● BRIEF
Filter the listing below, copying every line in which the word "center" appears.

● INPUT DATA
——
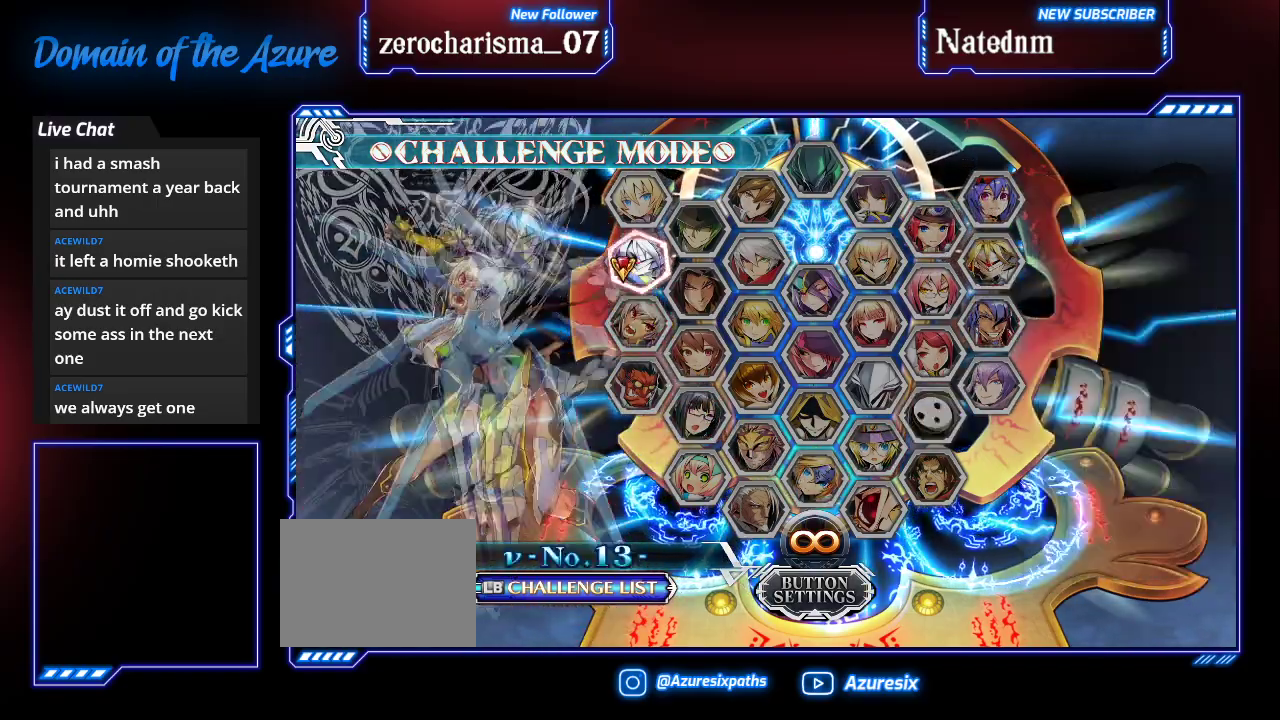
{"dt_ms": 1000, "buttons": [], "left_stick": "center"}
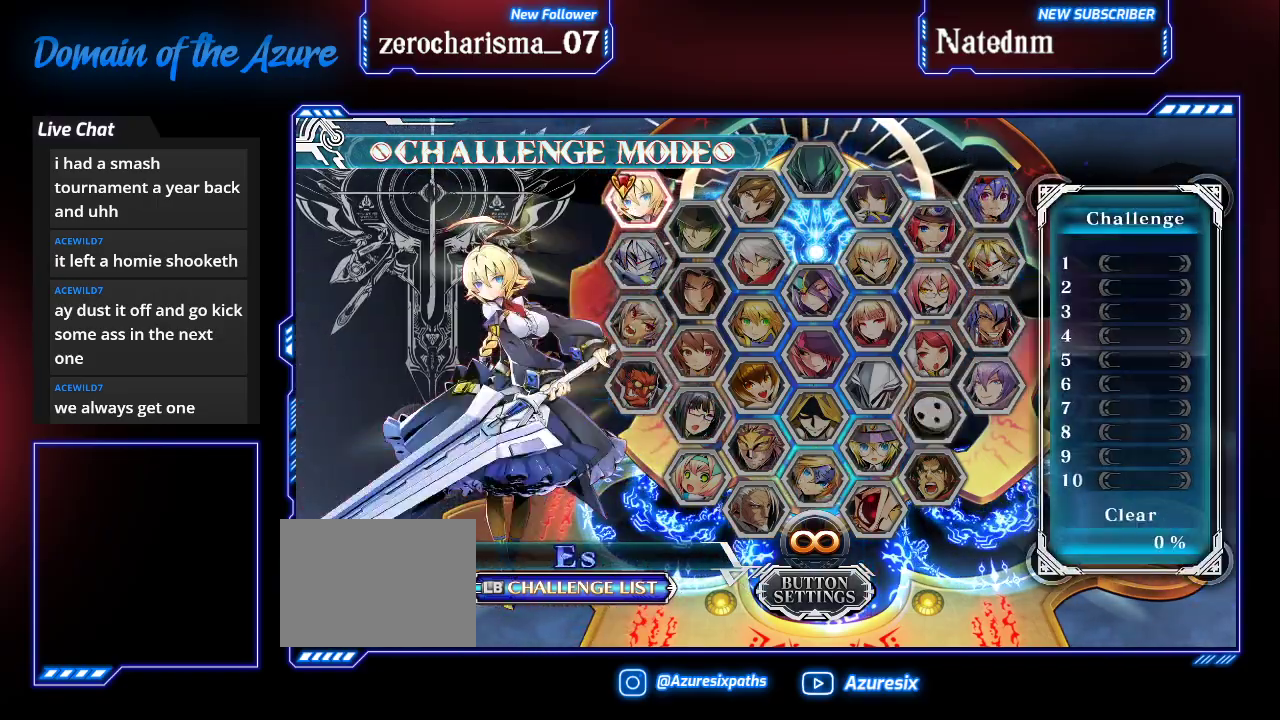
{"dt_ms": 500, "buttons": [], "left_stick": "center", "events": []}
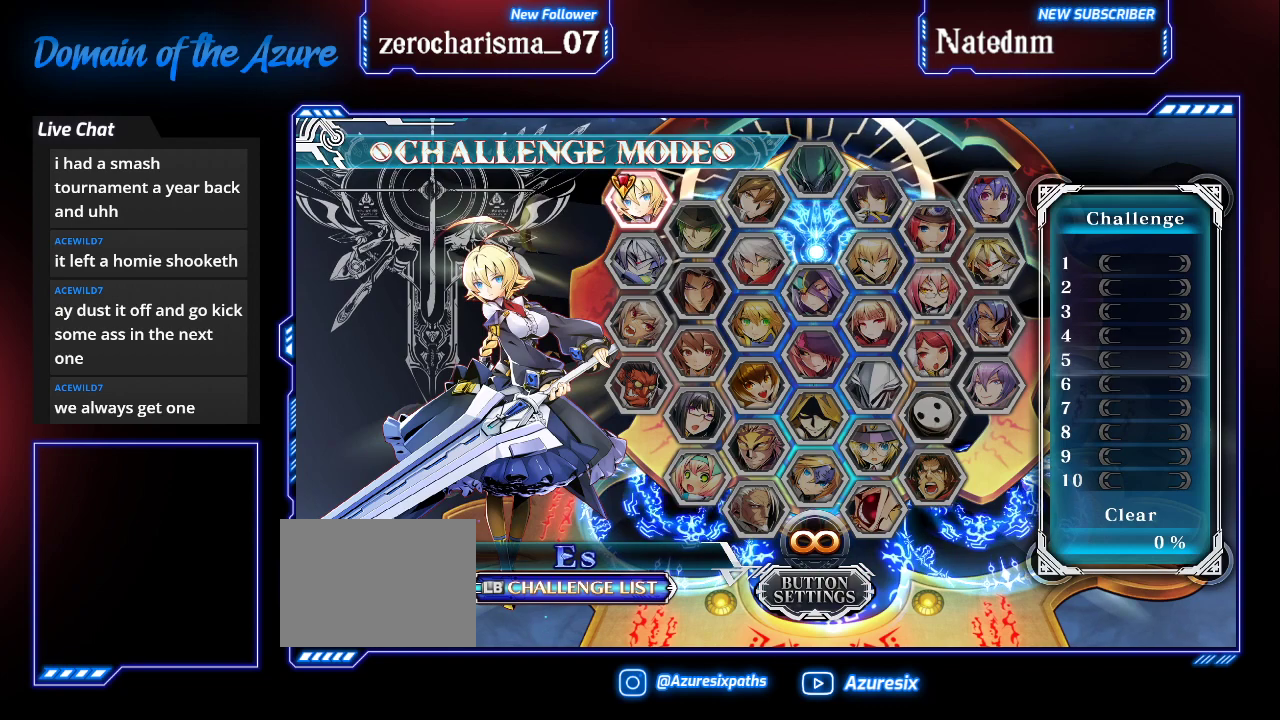
{"dt_ms": 500, "buttons": [], "left_stick": "down-right", "events": [[367, "left_stick", "right"], [433, "left_stick", "down-right"]]}
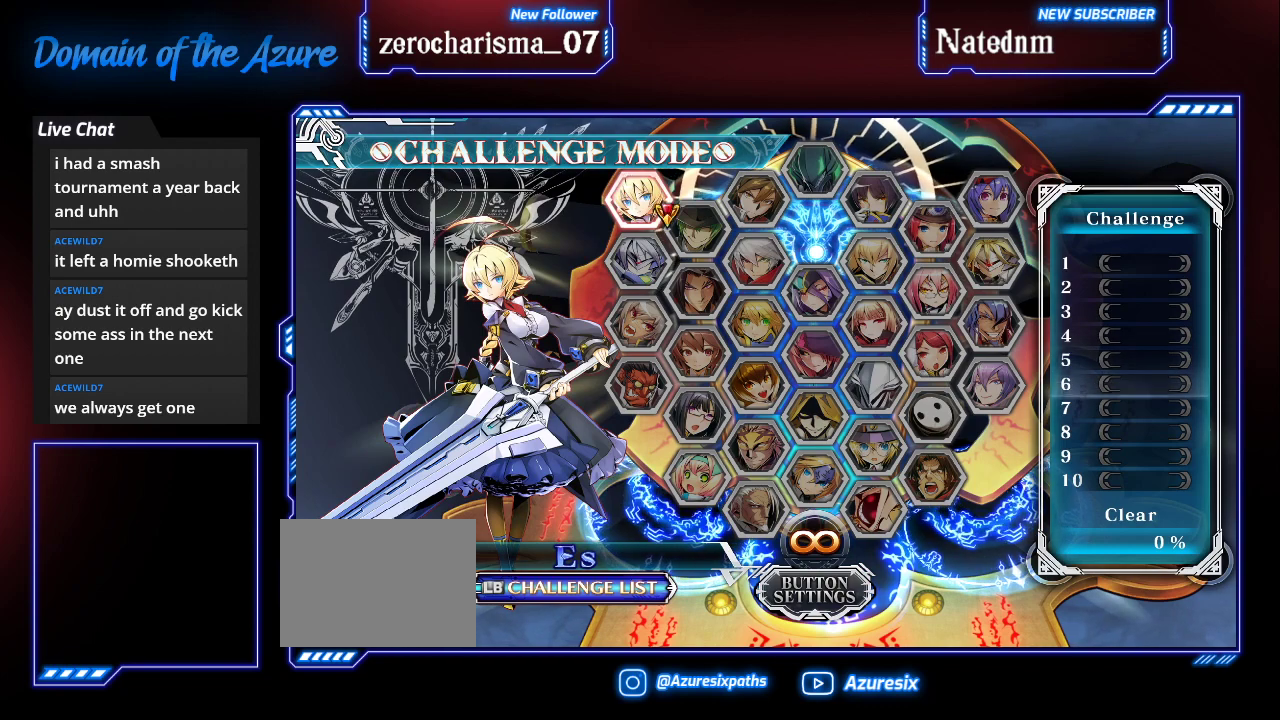
{"dt_ms": 500, "buttons": [], "left_stick": "center", "events": [[133, "left_stick", "center"]]}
——
● ANSWER TO THE EXERCISE
{"dt_ms": 1000, "buttons": [], "left_stick": "center"}
{"dt_ms": 500, "buttons": [], "left_stick": "center", "events": []}
{"dt_ms": 500, "buttons": [], "left_stick": "center", "events": [[133, "left_stick", "center"]]}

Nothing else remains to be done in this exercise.